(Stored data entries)
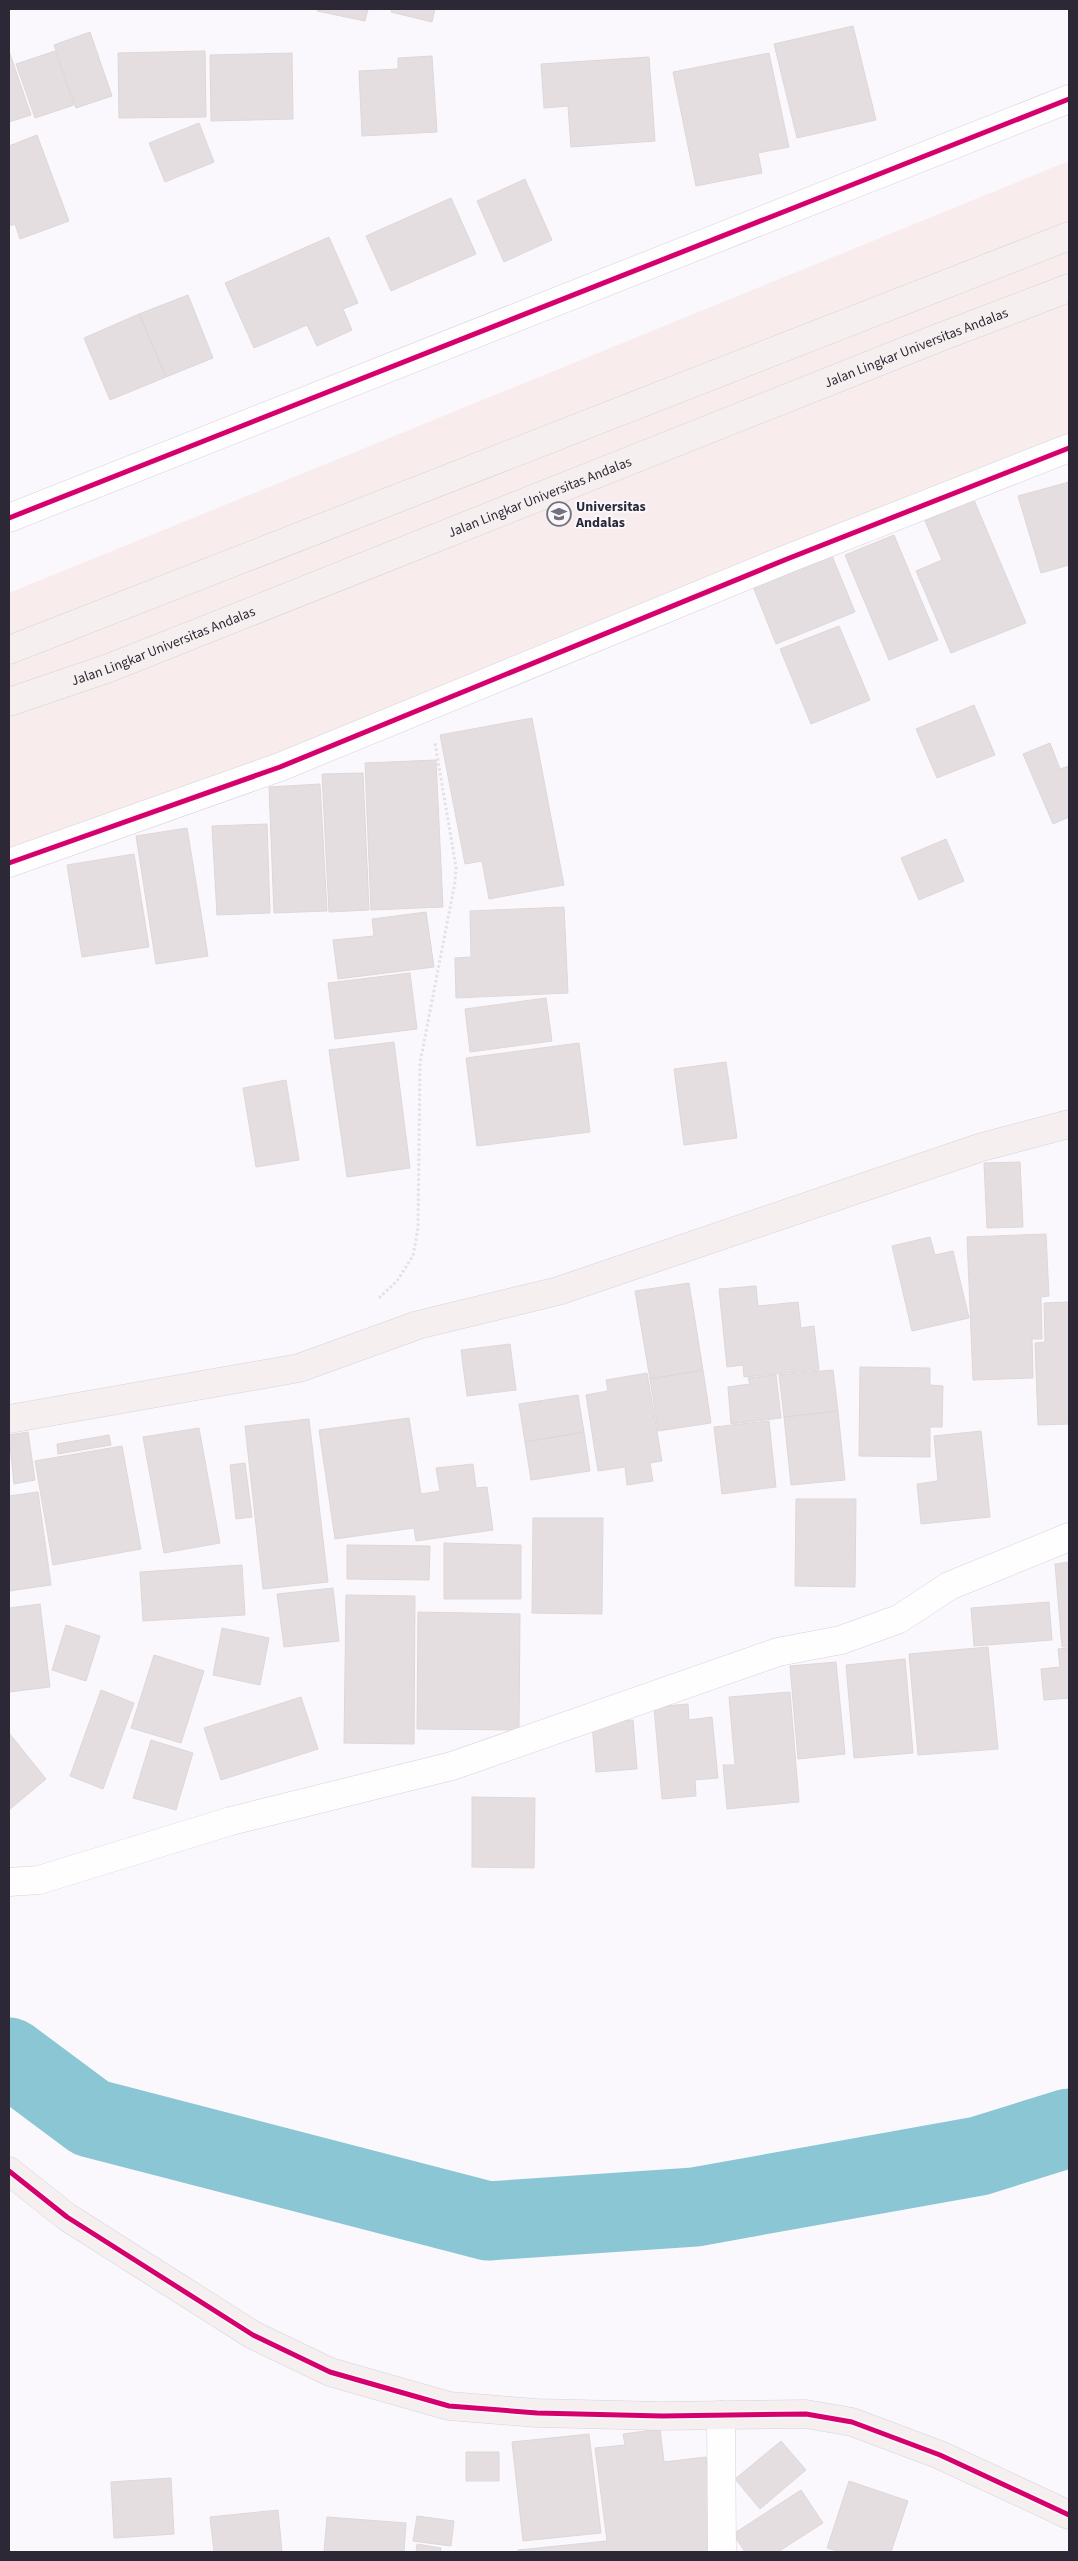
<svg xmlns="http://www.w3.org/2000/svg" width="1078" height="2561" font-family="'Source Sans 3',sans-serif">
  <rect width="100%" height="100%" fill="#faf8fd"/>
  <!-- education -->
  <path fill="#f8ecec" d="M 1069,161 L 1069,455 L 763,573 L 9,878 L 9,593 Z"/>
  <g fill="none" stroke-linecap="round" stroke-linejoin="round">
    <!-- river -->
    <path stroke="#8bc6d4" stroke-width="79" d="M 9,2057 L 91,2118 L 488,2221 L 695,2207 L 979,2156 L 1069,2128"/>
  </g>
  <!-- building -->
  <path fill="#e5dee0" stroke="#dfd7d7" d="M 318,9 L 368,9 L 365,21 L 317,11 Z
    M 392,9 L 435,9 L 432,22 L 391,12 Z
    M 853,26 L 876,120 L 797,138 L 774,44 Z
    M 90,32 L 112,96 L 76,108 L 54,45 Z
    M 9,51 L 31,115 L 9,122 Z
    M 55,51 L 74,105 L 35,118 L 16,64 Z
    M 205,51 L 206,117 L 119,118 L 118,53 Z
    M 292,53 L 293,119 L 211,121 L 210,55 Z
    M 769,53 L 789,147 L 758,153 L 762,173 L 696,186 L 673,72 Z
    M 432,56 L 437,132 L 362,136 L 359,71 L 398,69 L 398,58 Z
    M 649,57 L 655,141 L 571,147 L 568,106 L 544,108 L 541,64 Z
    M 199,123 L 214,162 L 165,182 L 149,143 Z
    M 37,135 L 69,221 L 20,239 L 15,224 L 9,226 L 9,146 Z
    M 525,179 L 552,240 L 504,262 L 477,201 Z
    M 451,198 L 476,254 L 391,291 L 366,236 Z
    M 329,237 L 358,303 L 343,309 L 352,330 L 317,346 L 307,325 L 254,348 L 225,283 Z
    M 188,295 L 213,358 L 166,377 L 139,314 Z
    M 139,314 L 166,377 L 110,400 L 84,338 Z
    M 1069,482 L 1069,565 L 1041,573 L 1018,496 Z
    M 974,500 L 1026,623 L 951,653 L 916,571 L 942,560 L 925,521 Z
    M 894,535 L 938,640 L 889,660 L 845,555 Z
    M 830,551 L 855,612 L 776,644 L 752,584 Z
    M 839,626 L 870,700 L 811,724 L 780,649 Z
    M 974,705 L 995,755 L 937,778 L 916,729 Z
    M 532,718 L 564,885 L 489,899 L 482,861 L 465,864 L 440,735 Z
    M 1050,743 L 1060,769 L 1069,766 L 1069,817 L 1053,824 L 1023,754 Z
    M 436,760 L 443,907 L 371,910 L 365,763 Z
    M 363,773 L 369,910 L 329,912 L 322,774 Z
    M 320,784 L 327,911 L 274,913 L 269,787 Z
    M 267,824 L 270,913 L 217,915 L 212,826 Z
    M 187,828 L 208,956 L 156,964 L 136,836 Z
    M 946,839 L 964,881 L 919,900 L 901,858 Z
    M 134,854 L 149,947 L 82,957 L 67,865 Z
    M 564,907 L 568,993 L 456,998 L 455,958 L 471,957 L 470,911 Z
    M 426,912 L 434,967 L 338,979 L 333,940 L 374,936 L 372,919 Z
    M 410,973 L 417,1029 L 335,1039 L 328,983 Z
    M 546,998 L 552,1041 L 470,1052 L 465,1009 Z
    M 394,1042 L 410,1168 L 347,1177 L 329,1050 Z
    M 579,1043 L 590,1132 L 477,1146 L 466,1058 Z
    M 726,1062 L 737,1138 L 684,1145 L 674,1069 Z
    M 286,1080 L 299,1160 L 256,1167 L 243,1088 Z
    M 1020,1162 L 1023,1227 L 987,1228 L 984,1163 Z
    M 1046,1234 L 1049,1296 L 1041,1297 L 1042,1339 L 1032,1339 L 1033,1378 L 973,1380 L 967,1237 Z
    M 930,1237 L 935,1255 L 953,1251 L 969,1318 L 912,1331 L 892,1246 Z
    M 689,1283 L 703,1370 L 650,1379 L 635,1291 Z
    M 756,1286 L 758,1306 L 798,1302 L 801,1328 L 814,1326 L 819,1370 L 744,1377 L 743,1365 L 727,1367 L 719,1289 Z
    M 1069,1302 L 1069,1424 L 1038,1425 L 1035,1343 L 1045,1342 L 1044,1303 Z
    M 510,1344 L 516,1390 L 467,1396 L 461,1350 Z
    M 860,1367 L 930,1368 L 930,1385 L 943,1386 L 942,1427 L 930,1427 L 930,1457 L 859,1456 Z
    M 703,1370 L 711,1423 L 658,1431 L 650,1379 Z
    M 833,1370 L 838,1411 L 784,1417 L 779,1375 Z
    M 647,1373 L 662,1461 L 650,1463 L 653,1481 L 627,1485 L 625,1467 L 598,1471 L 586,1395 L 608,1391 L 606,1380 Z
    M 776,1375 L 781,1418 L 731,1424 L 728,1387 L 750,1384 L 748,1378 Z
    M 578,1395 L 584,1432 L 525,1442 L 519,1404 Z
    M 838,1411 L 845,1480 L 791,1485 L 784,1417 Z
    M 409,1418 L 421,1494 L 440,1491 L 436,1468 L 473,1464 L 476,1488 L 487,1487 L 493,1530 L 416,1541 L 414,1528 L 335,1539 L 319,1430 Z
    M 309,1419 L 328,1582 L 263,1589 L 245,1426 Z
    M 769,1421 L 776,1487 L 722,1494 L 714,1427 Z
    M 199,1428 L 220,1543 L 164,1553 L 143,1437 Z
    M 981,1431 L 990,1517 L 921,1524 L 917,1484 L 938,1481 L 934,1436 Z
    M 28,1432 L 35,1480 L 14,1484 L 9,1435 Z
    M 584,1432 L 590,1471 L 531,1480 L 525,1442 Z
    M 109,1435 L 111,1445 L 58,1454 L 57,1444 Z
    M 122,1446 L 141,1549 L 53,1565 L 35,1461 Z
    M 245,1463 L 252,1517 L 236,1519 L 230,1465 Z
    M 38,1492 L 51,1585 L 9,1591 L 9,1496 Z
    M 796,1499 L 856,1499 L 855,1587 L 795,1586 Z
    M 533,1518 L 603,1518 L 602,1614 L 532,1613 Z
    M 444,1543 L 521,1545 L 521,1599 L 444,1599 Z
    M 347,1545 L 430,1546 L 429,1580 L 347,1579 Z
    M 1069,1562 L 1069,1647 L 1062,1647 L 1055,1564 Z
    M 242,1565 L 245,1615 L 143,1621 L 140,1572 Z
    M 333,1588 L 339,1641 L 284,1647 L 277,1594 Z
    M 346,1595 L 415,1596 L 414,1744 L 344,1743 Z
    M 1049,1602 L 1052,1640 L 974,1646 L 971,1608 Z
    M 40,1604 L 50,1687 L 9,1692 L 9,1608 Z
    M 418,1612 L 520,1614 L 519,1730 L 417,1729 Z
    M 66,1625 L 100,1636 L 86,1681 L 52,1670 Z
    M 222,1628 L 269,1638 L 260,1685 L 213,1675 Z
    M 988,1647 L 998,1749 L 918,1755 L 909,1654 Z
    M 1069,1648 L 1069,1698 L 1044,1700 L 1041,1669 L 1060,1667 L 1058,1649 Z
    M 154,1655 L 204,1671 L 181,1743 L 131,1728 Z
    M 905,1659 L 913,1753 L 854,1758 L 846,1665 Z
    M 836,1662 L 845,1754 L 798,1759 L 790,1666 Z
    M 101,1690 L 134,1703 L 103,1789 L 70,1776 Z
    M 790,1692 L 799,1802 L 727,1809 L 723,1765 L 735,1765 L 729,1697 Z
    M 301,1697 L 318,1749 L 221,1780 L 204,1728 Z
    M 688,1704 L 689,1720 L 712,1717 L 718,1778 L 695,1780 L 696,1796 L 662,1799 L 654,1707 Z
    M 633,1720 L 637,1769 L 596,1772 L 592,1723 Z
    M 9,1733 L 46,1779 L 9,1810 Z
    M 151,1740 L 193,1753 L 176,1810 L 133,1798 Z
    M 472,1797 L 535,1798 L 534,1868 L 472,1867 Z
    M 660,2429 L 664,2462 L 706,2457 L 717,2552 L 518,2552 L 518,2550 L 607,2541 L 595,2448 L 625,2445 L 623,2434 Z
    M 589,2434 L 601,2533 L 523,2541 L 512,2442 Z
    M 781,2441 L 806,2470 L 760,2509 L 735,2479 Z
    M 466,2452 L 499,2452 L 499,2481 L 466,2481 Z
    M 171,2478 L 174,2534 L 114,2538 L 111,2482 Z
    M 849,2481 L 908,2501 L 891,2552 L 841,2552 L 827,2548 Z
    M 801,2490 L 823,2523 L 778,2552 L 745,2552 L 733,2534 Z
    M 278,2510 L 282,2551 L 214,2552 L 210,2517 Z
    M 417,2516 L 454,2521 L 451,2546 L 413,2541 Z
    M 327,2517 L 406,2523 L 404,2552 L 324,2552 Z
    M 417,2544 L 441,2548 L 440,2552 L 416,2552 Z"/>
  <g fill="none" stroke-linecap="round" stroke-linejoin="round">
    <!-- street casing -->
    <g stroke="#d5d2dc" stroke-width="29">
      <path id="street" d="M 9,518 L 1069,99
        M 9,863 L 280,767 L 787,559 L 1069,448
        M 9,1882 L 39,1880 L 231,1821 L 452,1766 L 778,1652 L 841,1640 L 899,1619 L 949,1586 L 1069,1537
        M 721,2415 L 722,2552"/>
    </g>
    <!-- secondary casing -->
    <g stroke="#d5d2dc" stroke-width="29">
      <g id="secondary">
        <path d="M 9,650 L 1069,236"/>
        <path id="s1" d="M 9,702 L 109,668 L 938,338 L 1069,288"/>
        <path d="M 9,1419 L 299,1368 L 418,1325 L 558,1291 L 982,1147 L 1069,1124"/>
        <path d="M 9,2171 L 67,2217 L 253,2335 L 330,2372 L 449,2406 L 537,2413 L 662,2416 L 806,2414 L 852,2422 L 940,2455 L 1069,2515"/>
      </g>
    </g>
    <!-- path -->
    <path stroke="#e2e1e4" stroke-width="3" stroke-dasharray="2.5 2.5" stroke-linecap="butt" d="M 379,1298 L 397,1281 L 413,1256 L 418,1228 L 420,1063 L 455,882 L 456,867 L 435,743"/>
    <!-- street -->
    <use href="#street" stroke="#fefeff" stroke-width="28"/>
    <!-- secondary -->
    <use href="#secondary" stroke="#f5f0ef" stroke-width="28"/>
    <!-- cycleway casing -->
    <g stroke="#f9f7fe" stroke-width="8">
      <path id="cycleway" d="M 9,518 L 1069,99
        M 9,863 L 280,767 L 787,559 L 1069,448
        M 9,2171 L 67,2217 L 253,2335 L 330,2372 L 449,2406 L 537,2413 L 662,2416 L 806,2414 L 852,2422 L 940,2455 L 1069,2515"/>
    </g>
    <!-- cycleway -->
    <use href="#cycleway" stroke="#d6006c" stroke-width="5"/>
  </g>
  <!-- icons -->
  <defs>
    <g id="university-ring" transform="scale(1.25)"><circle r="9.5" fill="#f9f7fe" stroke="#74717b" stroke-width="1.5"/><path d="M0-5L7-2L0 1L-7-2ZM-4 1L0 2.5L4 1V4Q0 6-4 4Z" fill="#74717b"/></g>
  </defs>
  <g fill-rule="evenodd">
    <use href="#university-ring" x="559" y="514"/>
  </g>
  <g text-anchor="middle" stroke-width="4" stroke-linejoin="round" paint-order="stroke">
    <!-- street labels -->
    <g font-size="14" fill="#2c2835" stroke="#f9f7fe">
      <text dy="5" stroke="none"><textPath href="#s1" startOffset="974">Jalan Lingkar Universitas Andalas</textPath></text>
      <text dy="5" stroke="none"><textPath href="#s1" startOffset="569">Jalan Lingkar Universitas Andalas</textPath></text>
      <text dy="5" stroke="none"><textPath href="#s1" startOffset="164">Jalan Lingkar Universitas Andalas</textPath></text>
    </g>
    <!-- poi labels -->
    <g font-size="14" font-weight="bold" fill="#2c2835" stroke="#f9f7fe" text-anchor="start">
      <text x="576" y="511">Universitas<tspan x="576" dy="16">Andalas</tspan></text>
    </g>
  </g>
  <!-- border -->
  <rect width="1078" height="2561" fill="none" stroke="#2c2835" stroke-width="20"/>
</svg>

Your goal
Report, from the entries above, each line where "anchor" is found.

Exercise result
  <g text-anchor="middle" stroke-width="4" stroke-linejoin="round" paint-order="stroke">
    <g font-size="14" font-weight="bold" fill="#2c2835" stroke="#f9f7fe" text-anchor="start">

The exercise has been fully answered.